Written on the night of November 3, 2023 — not as a finished argument, but as an honest response to what the world looked like that night. These words have not been greatly altered. They are offered as they were: raw, unresolved, and meant.
This was written during the early weeks of the Israel-Hamas war, which began on October 7, 2023, when Hamas launched an assault on Israel, killing over 1,200 people. By November 3rd, Israeli ground forces had advanced into the Gaza Strip, an attack outside Al-Shifa Hospital had killed dozens, and the civilian death toll was mounting rapidly. The world was watching. This piece was written in the middle of that.
I. Chaos in Foris (Chaos from the Outside)
In the modern era, it is quite evident that humanity is nearing its own extinction. The greatest threat is not another nation's capability to destroy, nor the technological capacity they hold — but that humans are their own greatest threat.
I have come to question myself again and again: is there such a thing as peace and harmony in this world? What the ancient period called utopia — wherein harmony and peace do truly exist — feels distant. Humanity has advanced in ways even I cannot fully comprehend. I have become part of the greater whole, yet I see things differently.
These past few days, I have seen the atrocious actions inflicted by some nations and groups — inflicting endless pain upon innocent individuals. Women, men, children, the elderly, professional workers — all sacrificed as mere collateral. I condemn this war.
We have come into a present time wherein social media plays a part, and almost anyone has the freedom to speak. Truth be told, falsity spreads faster than truth itself. It is a poison to the mind — a pandemic virus of its own kind. It will continue to spread as long as there are individuals — particularly those in power — who carry narcissistic behavior (an excessive sense of self-importance paired with a lack of empathy for others), Machiavellianism (the willingness to manipulate and deceive others purely for personal gain, without moral consideration), and the dark triad (a psychological concept grouping three destructive personality traits: narcissism, Machiavellianism, and psychopathy) in their psychology.

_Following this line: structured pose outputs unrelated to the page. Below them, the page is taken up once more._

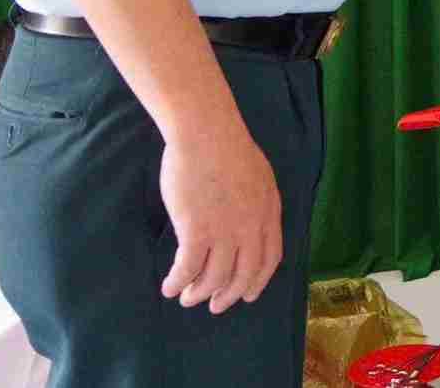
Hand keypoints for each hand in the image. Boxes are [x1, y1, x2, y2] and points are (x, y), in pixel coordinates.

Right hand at [158, 118, 282, 312]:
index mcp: (268, 213)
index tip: (247, 295)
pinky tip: (169, 287)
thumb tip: (251, 224)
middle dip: (228, 296)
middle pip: (244, 275)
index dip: (257, 281)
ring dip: (199, 293)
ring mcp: (225, 230)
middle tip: (214, 306)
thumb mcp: (259, 178)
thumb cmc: (228, 148)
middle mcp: (251, 227)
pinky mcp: (196, 230)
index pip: (270, 259)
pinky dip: (178, 282)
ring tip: (186, 297)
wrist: (207, 133)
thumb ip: (258, 204)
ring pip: (214, 278)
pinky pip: (188, 269)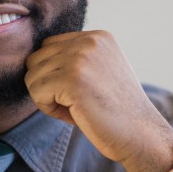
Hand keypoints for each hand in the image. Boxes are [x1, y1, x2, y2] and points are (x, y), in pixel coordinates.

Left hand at [24, 30, 172, 171]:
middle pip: (37, 59)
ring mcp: (80, 58)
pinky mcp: (71, 79)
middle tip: (73, 103)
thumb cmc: (117, 110)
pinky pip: (36, 91)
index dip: (54, 73)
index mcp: (98, 36)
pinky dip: (47, 108)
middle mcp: (89, 41)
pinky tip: (72, 114)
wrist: (141, 135)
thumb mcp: (100, 71)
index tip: (77, 91)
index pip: (49, 46)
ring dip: (46, 97)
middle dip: (47, 84)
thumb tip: (32, 59)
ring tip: (74, 108)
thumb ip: (75, 58)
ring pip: (32, 75)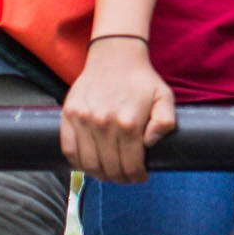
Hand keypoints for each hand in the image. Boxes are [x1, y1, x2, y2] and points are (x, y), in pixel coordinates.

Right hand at [59, 39, 178, 183]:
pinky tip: (90, 165)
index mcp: (129, 122)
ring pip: (88, 164)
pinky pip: (69, 150)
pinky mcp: (68, 115)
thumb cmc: (141, 80)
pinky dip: (78, 164)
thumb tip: (150, 143)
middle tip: (126, 177)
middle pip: (110, 168)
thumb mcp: (164, 97)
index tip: (140, 177)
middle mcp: (104, 124)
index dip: (136, 176)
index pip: (131, 164)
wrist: (115, 56)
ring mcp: (84, 120)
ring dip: (99, 175)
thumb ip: (165, 122)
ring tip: (108, 174)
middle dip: (120, 178)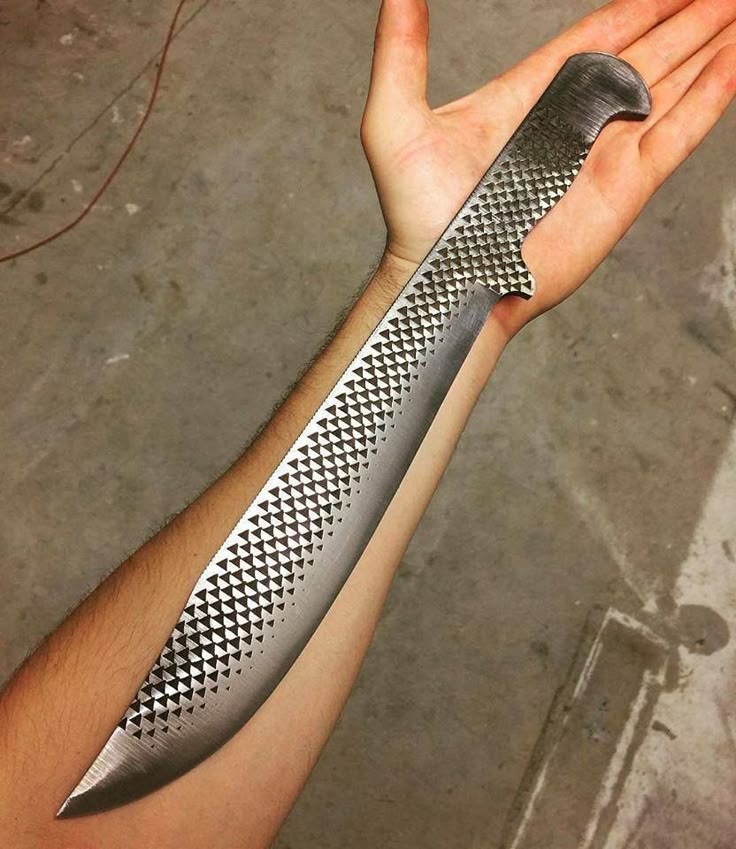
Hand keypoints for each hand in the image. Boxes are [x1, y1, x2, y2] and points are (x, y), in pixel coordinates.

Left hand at [361, 0, 735, 337]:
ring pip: (670, 86)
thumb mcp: (395, 123)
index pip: (595, 39)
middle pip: (643, 55)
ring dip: (708, 48)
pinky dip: (712, 95)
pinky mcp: (624, 188)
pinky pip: (679, 131)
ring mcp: (602, 154)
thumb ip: (401, 51)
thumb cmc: (415, 214)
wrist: (447, 280)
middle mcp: (571, 122)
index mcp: (528, 97)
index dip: (636, 7)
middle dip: (685, 20)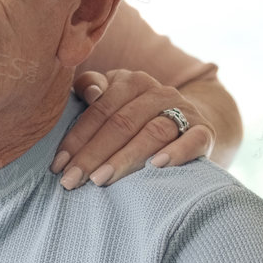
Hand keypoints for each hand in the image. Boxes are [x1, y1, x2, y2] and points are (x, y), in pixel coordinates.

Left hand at [54, 68, 215, 187]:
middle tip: (71, 181)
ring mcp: (183, 110)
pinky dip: (176, 152)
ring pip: (153, 132)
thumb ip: (92, 89)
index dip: (76, 138)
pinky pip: (192, 140)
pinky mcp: (204, 131)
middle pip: (122, 123)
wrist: (188, 125)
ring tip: (101, 180)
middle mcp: (159, 92)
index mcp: (132, 81)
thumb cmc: (135, 117)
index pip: (99, 110)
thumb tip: (90, 93)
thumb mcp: (111, 100)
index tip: (57, 166)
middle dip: (93, 154)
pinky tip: (156, 166)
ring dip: (125, 158)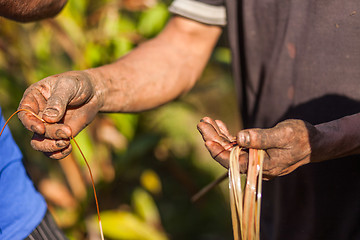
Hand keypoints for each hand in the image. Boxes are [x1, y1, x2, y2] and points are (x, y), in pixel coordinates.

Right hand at [18, 71, 103, 158]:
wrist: (94, 92)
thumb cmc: (77, 84)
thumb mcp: (68, 86)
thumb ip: (58, 101)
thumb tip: (48, 118)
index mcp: (33, 98)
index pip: (24, 113)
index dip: (30, 123)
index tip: (40, 128)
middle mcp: (37, 115)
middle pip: (34, 131)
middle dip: (49, 134)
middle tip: (67, 131)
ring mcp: (48, 126)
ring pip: (40, 144)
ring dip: (52, 146)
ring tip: (67, 142)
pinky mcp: (60, 135)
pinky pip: (53, 150)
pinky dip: (59, 153)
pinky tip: (69, 148)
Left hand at [197, 117, 317, 179]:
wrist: (314, 142)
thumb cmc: (301, 138)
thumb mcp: (282, 135)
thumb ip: (261, 138)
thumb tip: (239, 137)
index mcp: (259, 167)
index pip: (231, 161)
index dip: (216, 150)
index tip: (205, 137)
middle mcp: (253, 166)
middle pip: (227, 154)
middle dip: (212, 138)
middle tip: (201, 122)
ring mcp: (253, 159)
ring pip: (229, 148)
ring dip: (217, 135)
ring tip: (206, 121)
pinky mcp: (254, 152)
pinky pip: (236, 145)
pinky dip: (227, 135)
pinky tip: (219, 124)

Therefore, I draw a conclusion — not as a student or a global citizen alone, but as a writer who sees the bigger picture: a world that ought to promote the greater good. This will not end here as a consequence of our actions. As humanity strives for the pinnacle, so do others — competitively, relentlessly.
At what cost?
II. Fallacia Humana (The Human Fallacy)
Over the course of time, humanity strives and thrives — eliminating barriers once thought unknowable, achieving what was once unthinkable. Different philosophers have stated that man, with his own intellect and reason, cannot survive nor learn to generate understanding of the unknown without them. That may be a factor in which the society we have today exists. I think, therefore I am.
Despite that, the human being is a social creature — and yet, a slave to its own gratification. It will do everything within its capacity to satisfy its wants. Falsity and fallacy become the greater force. And as we move further into post-modernism (a school of thought that challenges the existence of objective truth, arguing that meaning and reality are shaped by culture, language, and power rather than universal facts), I expect more fallacy — people whose ideologies differ will conflict with one another.

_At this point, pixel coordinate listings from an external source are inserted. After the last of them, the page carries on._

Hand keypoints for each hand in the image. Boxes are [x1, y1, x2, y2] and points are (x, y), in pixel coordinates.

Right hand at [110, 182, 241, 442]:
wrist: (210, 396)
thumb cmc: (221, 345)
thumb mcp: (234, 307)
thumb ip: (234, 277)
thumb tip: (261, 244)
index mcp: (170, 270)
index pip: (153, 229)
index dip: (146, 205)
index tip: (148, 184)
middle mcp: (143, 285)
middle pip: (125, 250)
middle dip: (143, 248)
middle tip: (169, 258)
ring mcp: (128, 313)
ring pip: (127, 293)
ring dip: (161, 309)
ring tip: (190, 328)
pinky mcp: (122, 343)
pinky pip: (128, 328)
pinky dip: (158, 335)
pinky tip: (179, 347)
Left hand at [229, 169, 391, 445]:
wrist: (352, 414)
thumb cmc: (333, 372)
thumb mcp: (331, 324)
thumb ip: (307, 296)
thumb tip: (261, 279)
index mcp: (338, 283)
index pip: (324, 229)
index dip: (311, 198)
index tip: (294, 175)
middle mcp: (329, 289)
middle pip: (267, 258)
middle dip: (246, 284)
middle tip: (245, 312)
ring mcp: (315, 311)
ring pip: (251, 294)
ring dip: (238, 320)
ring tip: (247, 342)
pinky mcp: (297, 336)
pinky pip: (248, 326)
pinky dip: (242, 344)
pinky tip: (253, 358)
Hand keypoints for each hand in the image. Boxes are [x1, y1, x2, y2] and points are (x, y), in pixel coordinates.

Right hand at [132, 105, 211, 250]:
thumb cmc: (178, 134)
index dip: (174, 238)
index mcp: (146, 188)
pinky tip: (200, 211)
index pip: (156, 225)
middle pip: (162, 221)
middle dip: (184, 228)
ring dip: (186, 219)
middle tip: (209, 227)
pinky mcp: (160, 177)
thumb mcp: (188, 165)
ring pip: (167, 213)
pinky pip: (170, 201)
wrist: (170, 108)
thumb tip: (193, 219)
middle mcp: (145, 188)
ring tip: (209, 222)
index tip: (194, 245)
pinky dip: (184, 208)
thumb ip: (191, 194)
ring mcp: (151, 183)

I recall a philosopher arguing for ethical and cultural relativism (the view that moral standards are not absolute or universal, but vary from culture to culture — that what is right or wrong depends entirely on the society in which one lives), stating that there is no universal truth and that moral standards differ across peoples and places. Misinformation is the perfect example of this. It changes other people's perception on matters they did not fully grasp to begin with. People rely on it because it is the fastest way to obtain information at hand.
We are all, in some measure, servants of lies and deception. That is why, in actuality, people who do not exercise rationality are affected disproportionately — they over-react, they perceive too much, rather than seeing clearly. Harsh as it may sound, this is a fact, not merely an axiom (a self-evident truth accepted without proof). This condition leads to a different intellectual organization of the mind — one that constructs its own version of truth, in which fallacy overcomes.
And if truth itself has become negotiable — what then remains?